Quellenauszug
• • •

Vorsorgliche Beschlagnahme eines Tieres


Art. 1 Abs. 1 TSchG, Art. 25 TSchG


1. Die Behörde darf nicht erst im Zeitpunkt des gesicherten Feststellens von Missständen tätig werden. Vielmehr muss sie bereits beim Vorliegen genügender Verdachtsmomente einschreiten – zum Beispiel durch vorsorgliche Beschlagnahme eines Tieres – und für die nötigen Abklärungen besorgt sein.

2. Eine völlig unrichtige Tierhaltung im Sinne von Art. 25 TSchG liegt vor, wenn die Verstösse gegen die Tierhaltungsgrundsätze das Wohlbefinden eines Tieres erheblich beeinträchtigen.

3. Die Auflagen bei Rückgabe des Tieres bedürfen der gesetzlichen Grundlagen. Diese fehlen für Auflagen mit Hauptzielrichtung eines Verhaltenstrainings des Tieres, ordnet doch das TSchG das Verhalten des Menschen gegenüber dem Tier.


Dr. med. vet. C ist Tierarzt mit eigener Praxis und Halter des Hundes «Arno». Aufgrund einer schriftlichen Anzeige kontrollierte der Kantonstierarzt am 9. Januar 2002, wie der Hund «Arno» gehalten wurde. C war ferienabwesend und der Hund in einer Boxe in einem Schopf untergebracht. Weder die Hundeboxe, in der sich «Arno» befand, noch der Schopf, in dem die Boxe stand, entsprach nach Ansicht des Kantonstierarztes den Tierschutzvorschriften. Deswegen und weil wegen einer erkennbaren Verhaltensstörung des Hundes eine nähere Untersuchung notwendig erschien, beschlagnahmte er den Hund «Arno» vorsorglich und brachte ihn in einem Hundeheim unter. Nach einem weiteren Augenschein am 14. Januar 2002 in Anwesenheit des Hundehalters erstattete der Kantonstierarzt gegen C eine Strafanzeige wegen Widerhandlung gegen das Tierschutzgesetz. Am 17. Januar 2002 bestätigte das Veterinäramt des Kantons Thurgau die vorsorgliche Beschlagnahme des Hundes «Arno» und ordnete eine tierpsychologische Abklärung an, ob und unter welchen Auflagen der Hund zurückgegeben werden könne. Es entzog einem allfälligen Rekurs die aufschiebende Wirkung.

• • •

Datenauszüge

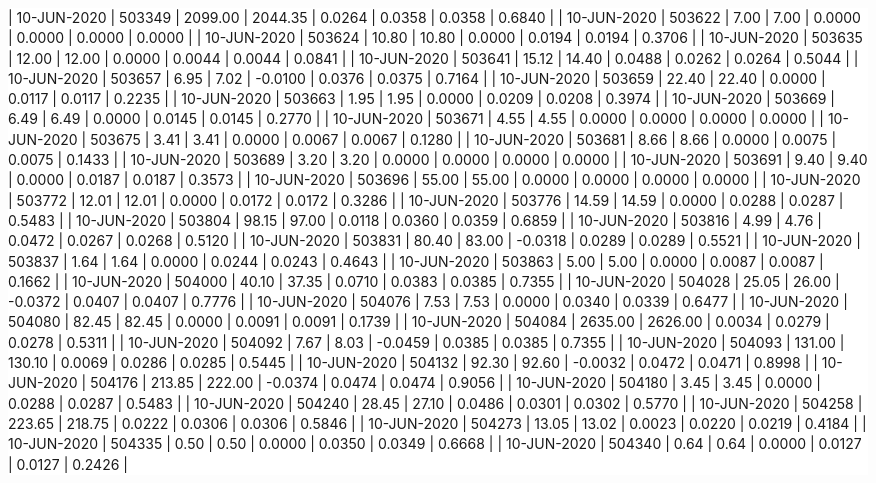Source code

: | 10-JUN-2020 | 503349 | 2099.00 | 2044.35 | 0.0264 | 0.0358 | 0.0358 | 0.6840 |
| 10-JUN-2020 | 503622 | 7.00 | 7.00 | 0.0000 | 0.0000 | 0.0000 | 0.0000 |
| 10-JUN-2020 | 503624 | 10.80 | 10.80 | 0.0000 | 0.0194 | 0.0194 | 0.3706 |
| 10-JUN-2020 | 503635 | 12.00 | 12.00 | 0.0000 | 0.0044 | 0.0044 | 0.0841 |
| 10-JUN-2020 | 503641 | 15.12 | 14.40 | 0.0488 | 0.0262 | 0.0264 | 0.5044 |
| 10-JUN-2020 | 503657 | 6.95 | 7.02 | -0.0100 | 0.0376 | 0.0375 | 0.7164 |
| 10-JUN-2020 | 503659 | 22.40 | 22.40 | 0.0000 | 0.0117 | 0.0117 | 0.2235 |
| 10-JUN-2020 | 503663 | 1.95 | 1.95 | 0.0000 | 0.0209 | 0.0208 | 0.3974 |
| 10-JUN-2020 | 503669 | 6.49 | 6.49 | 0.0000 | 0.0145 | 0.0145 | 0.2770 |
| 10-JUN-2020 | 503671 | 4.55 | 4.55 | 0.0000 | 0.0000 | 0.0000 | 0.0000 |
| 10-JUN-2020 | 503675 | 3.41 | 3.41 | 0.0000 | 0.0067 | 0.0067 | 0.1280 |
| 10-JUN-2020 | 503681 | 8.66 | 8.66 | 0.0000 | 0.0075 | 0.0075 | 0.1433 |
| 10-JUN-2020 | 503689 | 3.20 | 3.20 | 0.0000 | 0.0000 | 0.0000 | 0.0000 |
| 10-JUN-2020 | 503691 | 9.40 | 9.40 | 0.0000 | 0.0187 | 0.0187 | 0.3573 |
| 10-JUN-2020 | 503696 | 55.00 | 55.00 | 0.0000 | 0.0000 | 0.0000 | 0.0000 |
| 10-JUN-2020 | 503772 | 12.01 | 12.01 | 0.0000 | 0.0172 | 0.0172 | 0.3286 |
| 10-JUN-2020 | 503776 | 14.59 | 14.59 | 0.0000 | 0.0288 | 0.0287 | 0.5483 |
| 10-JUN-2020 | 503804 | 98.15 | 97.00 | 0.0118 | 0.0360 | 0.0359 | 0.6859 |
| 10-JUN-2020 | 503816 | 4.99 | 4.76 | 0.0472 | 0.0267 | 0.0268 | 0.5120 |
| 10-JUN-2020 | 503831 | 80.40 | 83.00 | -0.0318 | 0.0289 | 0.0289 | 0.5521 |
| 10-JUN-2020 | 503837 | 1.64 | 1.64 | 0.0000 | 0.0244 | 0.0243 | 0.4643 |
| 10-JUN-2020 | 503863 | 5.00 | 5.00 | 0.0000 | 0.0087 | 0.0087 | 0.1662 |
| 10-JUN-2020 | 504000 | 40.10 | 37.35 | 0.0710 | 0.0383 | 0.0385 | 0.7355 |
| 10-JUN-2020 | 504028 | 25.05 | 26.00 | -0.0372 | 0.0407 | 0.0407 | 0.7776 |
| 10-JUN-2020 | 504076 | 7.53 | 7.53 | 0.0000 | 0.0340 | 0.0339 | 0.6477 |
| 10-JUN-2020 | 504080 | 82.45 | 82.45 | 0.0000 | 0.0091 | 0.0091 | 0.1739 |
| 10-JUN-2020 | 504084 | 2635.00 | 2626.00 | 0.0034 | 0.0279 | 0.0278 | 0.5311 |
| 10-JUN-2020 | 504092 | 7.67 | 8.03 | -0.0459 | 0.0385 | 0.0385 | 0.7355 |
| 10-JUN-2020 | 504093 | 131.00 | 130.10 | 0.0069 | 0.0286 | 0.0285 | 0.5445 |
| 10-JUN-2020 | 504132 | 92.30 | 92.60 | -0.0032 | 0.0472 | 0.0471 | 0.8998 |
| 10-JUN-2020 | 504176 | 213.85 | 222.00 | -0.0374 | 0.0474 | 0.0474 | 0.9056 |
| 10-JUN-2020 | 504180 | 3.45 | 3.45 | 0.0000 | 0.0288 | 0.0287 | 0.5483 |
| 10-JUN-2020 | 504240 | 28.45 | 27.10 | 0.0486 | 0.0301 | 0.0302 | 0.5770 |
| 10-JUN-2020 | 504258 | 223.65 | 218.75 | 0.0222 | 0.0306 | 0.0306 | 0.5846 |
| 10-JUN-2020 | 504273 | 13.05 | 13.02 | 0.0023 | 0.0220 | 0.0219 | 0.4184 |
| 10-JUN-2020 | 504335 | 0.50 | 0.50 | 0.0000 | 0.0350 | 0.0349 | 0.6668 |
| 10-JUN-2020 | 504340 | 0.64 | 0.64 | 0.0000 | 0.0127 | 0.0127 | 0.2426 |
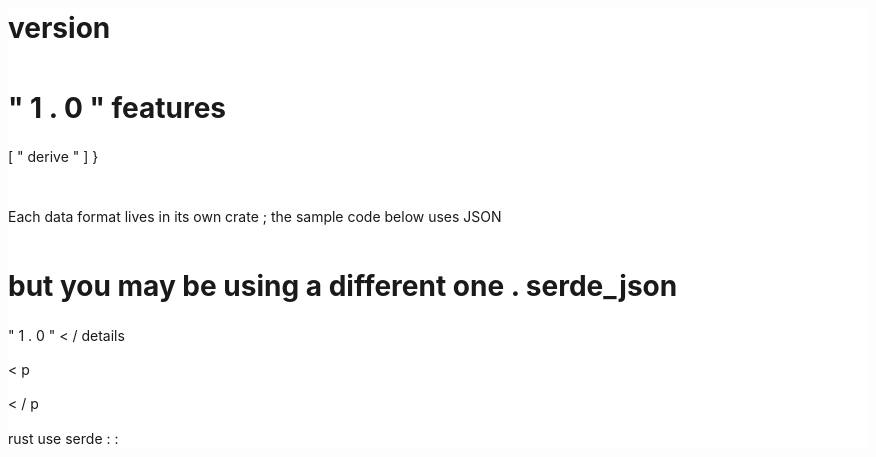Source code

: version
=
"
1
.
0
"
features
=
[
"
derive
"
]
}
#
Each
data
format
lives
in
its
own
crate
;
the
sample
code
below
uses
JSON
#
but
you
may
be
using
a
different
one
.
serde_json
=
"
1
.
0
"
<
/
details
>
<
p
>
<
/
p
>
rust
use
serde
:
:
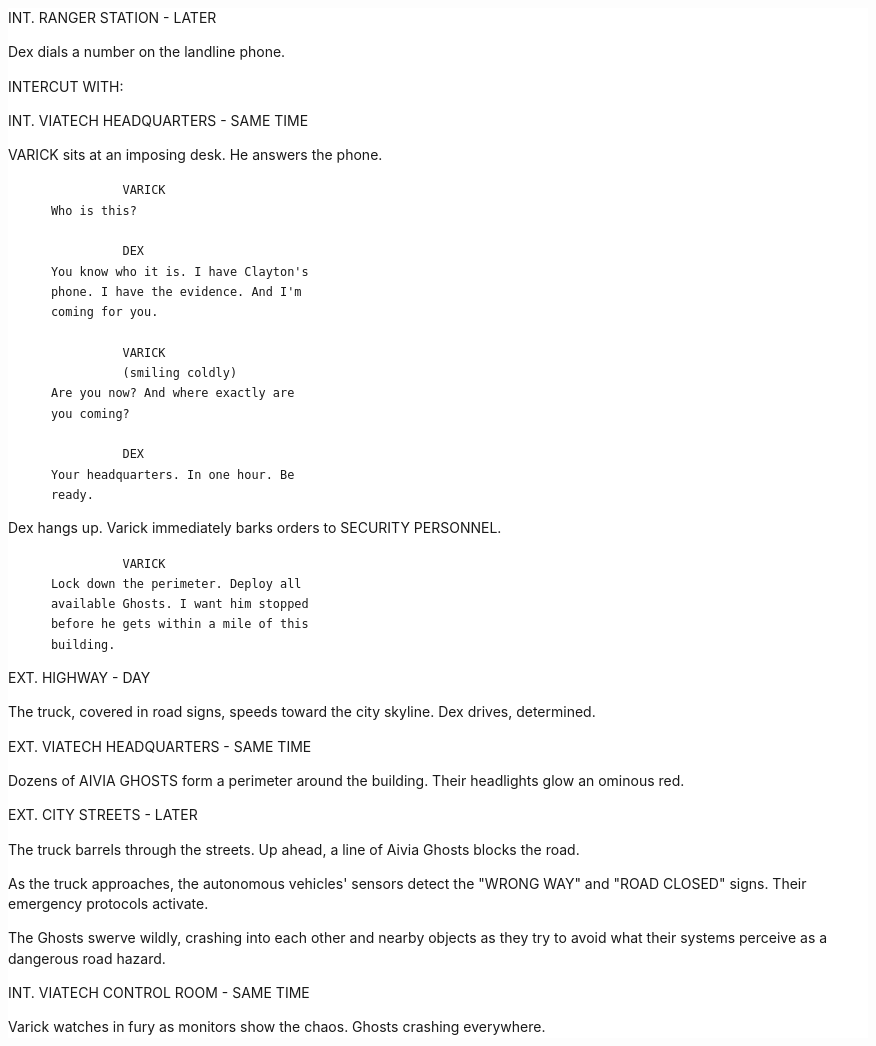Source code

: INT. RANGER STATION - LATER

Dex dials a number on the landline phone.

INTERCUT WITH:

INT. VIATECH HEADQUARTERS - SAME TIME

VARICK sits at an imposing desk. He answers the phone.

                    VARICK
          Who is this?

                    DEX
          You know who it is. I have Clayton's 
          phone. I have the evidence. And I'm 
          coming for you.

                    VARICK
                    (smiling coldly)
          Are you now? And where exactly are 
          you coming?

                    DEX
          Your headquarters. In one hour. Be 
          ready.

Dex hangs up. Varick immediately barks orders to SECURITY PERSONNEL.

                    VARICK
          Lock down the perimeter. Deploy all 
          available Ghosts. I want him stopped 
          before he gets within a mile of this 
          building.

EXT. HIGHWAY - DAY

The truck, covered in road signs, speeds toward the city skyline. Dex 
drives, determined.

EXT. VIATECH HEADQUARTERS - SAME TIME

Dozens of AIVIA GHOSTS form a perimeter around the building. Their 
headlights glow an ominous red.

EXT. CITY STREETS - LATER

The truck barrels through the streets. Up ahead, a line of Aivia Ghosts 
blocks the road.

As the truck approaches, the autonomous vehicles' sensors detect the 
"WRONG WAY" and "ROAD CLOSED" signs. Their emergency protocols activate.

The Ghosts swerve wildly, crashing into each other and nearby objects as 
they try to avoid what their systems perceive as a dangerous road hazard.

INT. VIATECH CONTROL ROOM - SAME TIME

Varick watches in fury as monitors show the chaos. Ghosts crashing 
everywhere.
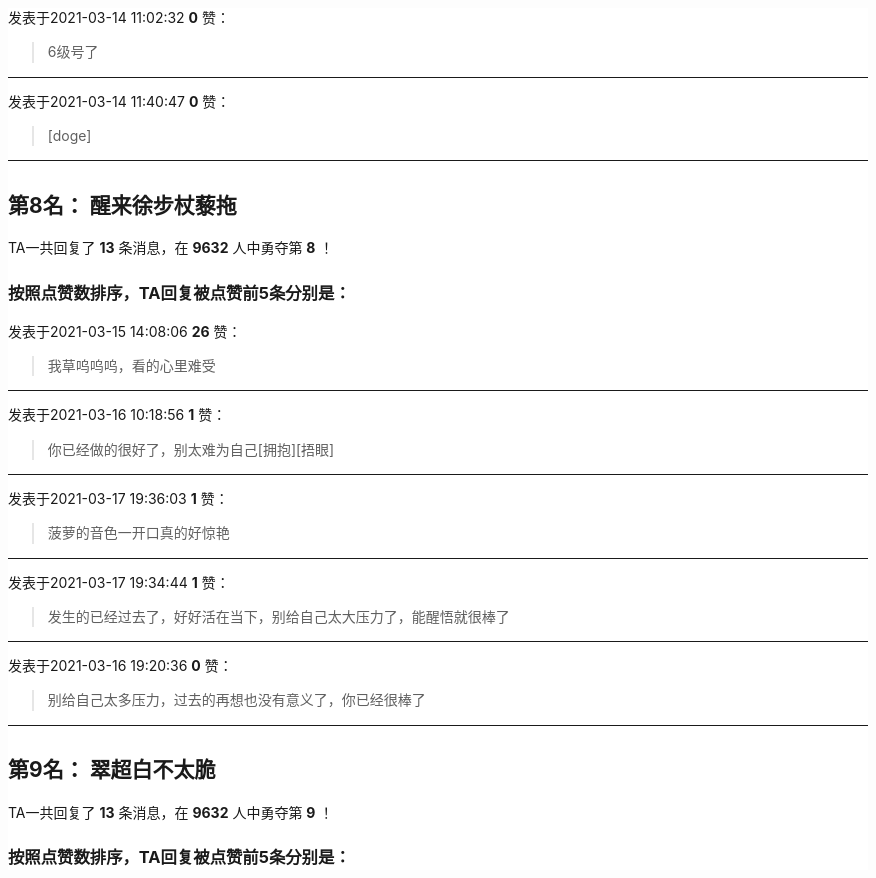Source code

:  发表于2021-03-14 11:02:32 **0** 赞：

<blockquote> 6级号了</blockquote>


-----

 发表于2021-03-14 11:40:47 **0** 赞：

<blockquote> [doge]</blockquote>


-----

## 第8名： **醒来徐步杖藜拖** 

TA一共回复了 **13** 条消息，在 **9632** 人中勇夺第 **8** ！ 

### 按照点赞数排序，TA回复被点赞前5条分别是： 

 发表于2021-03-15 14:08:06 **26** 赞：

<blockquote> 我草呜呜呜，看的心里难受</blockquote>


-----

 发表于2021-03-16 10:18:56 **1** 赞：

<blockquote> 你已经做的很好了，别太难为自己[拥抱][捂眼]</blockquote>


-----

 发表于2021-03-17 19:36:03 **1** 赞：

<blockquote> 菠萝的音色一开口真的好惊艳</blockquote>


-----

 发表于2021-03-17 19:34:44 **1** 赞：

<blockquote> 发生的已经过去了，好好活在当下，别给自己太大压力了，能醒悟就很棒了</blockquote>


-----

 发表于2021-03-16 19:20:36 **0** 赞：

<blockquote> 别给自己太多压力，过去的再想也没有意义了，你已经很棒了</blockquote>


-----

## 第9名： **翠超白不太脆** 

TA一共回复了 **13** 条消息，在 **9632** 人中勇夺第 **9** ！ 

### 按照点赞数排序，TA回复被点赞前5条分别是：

• • •

Aufgaben
[A] Wo brachte der Kantonstierarzt laut dem Quellenauszug über die Beschlagnahme des Hundes «Arno» das Tier nach der vorsorglichen Beschlagnahme unter?
[B] Schreiben Sie den Quellenauszug über die Beschlagnahme des Hundes «Arno» im Anschluss an seinen letzten Satz weiter.

Lösungen
[A] In einem Hundeheim.

[B]
Dagegen rekurrierte C. Das DIV wies den Antrag auf Wiederherstellung der aufschiebenden Wirkung des Rekurses am 7. Februar 2002 ab. Am 27. März 2002 wurde der dagegen erhobenen Beschwerde vom Verwaltungsgericht «ab dem Zeitpunkt des Ablaufs der Frist zur Stellungnahme zur tierpsychologischen Abklärung die aufschiebende Wirkung wieder zuerkannt», nachdem C am 13. März 2002 den gutachterlichen Bericht der Zoologin/Ethnologin B zur Stellungnahme erhalten hatte.
Am 2. April 2002 entschied das Veterinäramt, den Hund «Arno» unter nachfolgend aufgeführten Auflagen an den Halter zurückzugeben. Es auferlegte C die Verfahrenskosten und die Kosten für die Unterbringung und Begutachtung des Hundes.

«(...)
2.1 C hat durch ein gezieltes Verhaltenstraining im Sinne des Gutachtens sicherzustellen, dass sich Arno an seinem Unterbringungsort in der Scheune, im Aussenzwinger und bei Aufenthalt in einer Transportkiste im Auto ruhig und entspannt verhalten lernt.
2.2 Die Unterbringung des Hundes ist tierschutzgerecht zu gestalten und hat dem jeweiligen Stand des Verhaltenstrainings Rechnung zu tragen.
2.3 Drei bis vier Monate nach Rückgabe des Hundes findet auf Anordnung des Veterinäramtes eine Erfolgskontrolle des Verhaltenstrainings durch eine externe Fachperson statt.
2.4 Sollte C innerhalb eines Jahres nach Rückgabe des Hundes die Haltung von Arno aufgeben wollen, ist der Kantonstierarzt vorgängig zu informieren.»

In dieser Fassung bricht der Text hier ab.